Stop Plastics from Choking the Ocean
December 14, 2018
By WeMove Europe
Plastics are choking the ocean. we've all seen horrible images of whales and other ocean creatures found dead with plastic stuffed into their stomachs.
The European Union is the world’s second-largest consumer of plastic, and demand is growing every year. WeMove Europe members want an end to single-use plastic pollution, and in 2018 we made a huge contribution to the adoption of ambitious legislation to tackle the problem.
A proposal came out for the European Union to reduce plastic consumption and we recognised a massive opportunity. Together with our partners across Europe, we asked the EU to support the adoption of ambitious legislation. It would drastically reduce the consumption of single-use plastics and ensure that producers pay for their pollution.
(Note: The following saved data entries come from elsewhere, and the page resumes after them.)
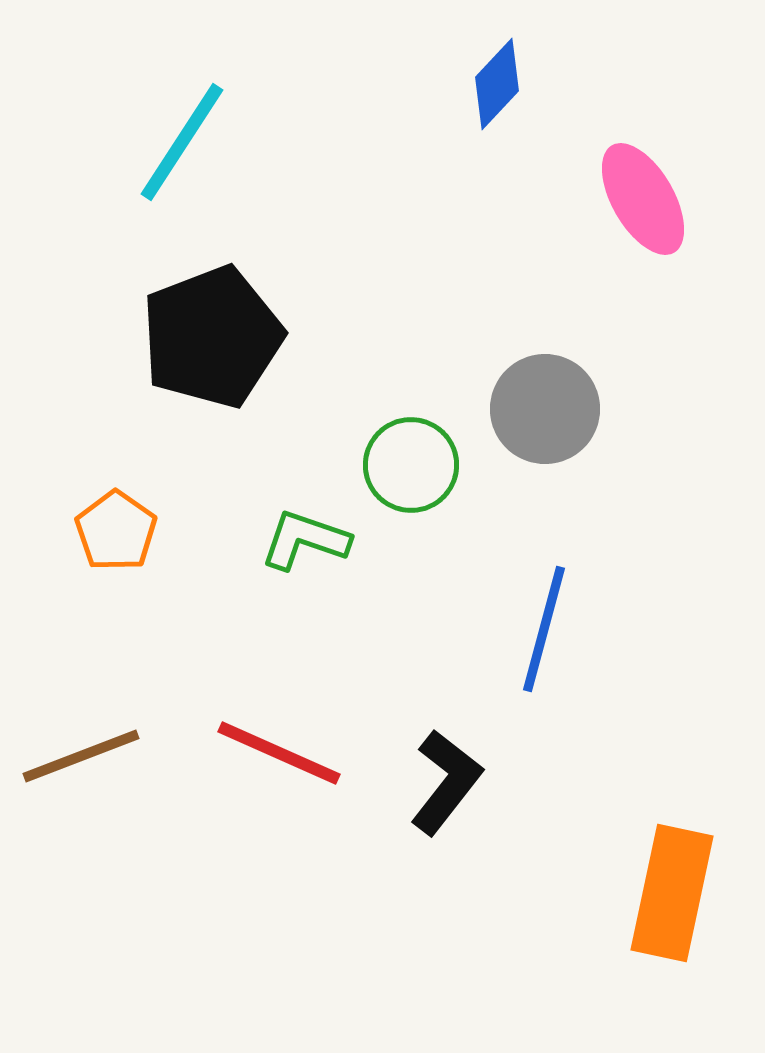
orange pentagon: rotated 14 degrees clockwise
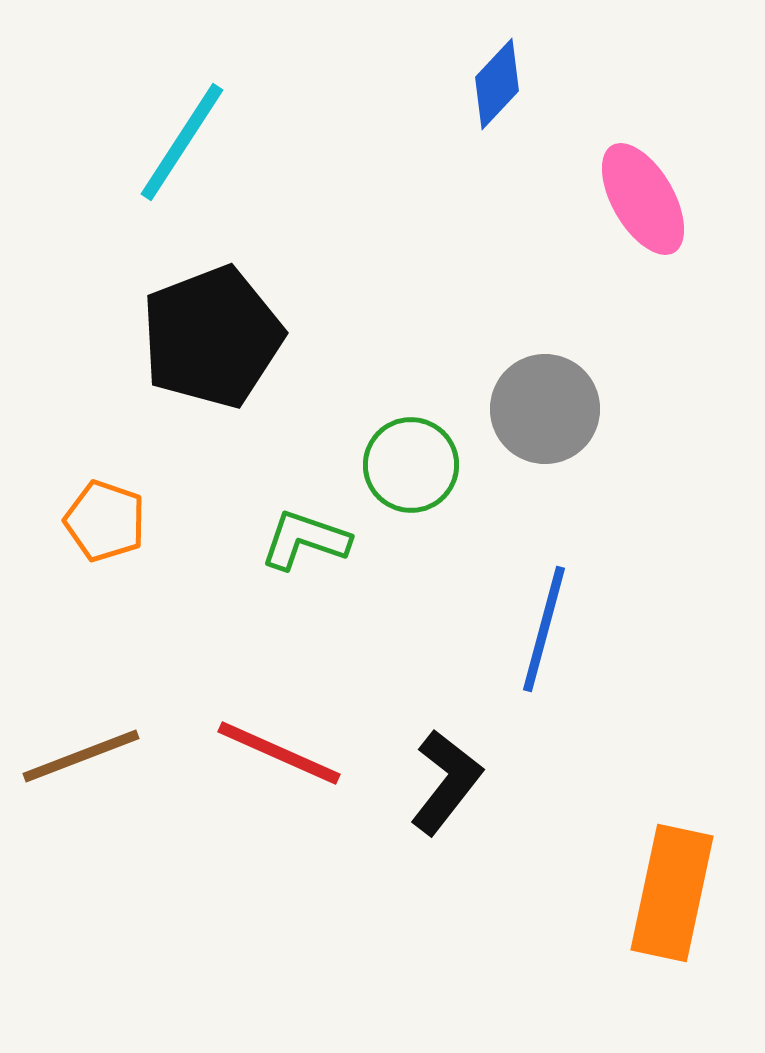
orange pentagon: moved 11 px left, 10 px up; rotated 16 degrees counterclockwise
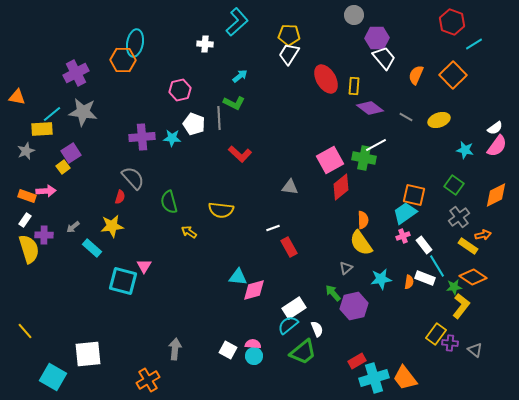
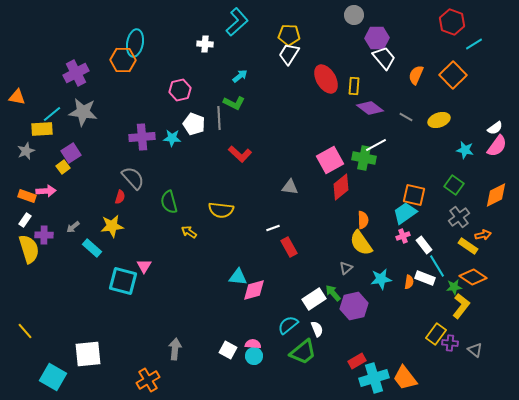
white rectangle at (294, 308): moved 20 px right, 9 px up
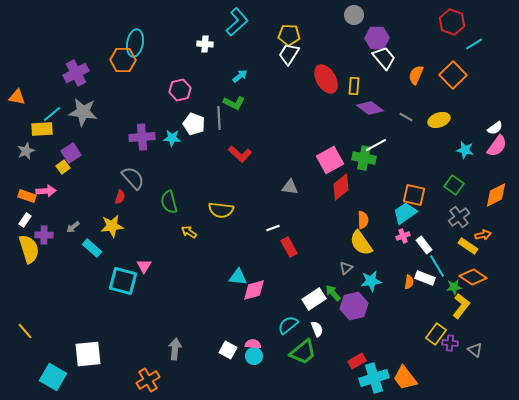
cyan star at (381, 279): moved 10 px left, 2 px down
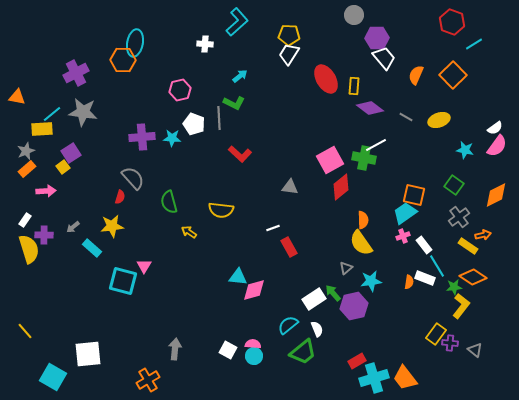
orange rectangle at (27, 196): moved 27 px up; rotated 60 degrees counterclockwise
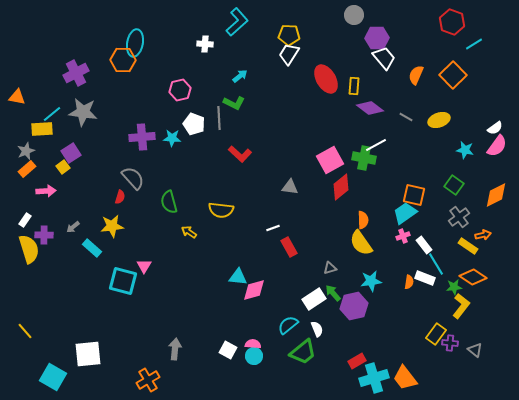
cyan line at (437, 266): moved 1 px left, 2 px up
gray triangle at (346, 268): moved 16 px left; rotated 24 degrees clockwise
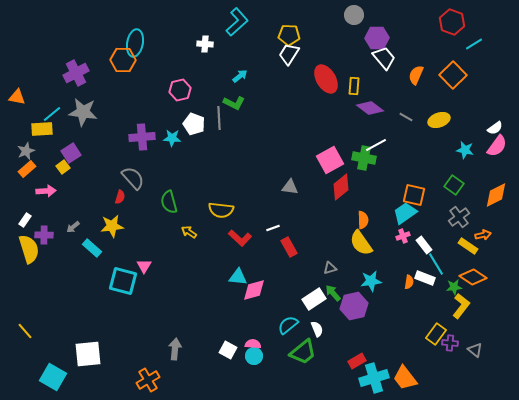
red L-shape at (240, 154): moved 84 px down
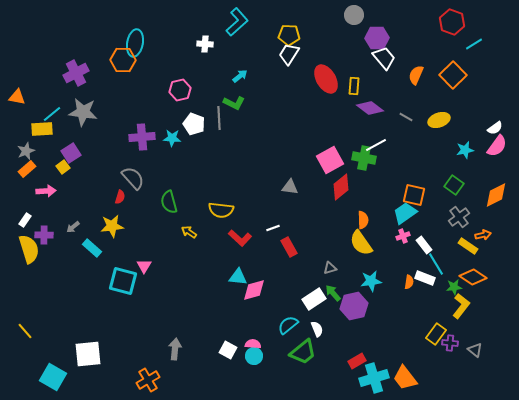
cyan star at (465, 150): rotated 24 degrees counterclockwise
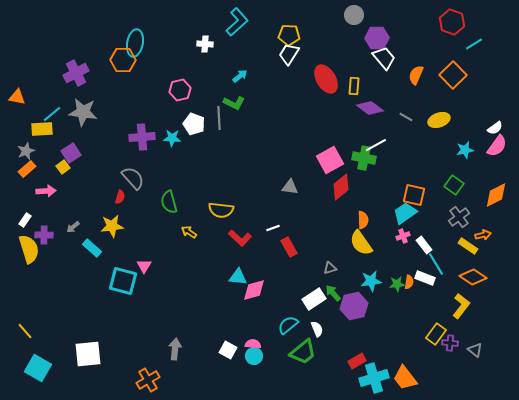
green star at (454, 287): moved 57 px left, 3 px up
cyan square at (53, 377): moved 15 px left, 9 px up
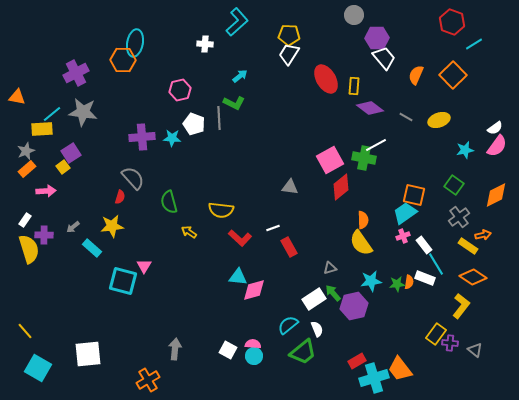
orange trapezoid at (405, 378): moved 5 px left, 9 px up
The first-ever EU conference on plastic strategy occurred in late 2017, and we wanted to be sure the EU would take action. Over 2,100 individuals from our community chipped in to put 150 powerful billboards across Brussels showing the horrors of plastic pollution for our wildlife, and Vice President of the European Commission Frans Timmermans personally accepted over 600,000 signatures.
Shortly thereafter, the EU proposed legislation banning some single-use plastics. But it wasn’t all smooth sailing. As the legislative process unfolded, there were attempts to let polluting corporations off the hook for their plastic pollution.
To keep the pressure up we worked with our partners to collect signatures on the massive petition, and our community wrote hundreds of thousands of emails and thousands of tweets to their representatives.
Austria was a key country in this campaign because it held the EU Presidency during trilogue negotiations of the anti-plastics legislation. Right before the final trilogue negotiation in December 2018, we sprang into action to crowdfund advertisements in a major Austrian newspaper which helped to move talks in our favour.
Shortly afterwards, the EU institutions announced an agreement that included the principle that polluting corporations should pay.
The final vote on the plastic legislation was approved in March 2019 by the full plenary of the European Parliament. It banned single-use plastic cutlery, cotton buds, straws and stirrers and took effect in 2021 across the EU. It also requires manufacturers to pay for waste management and clean-up of several single-use plastic items.
But new EU laws take a long time to implement. And by the time the implementation guidelines were being defined in 2020, the plastics industry was already hard at work, lobbying for exemptions and substitutions that would water down the impact of the law.
Our campaign was all the stronger because we worked as part of a dynamic alliance with SumOfUs, Friends of the Earth Europe, Rethink Plastic and Break Free from Plastic.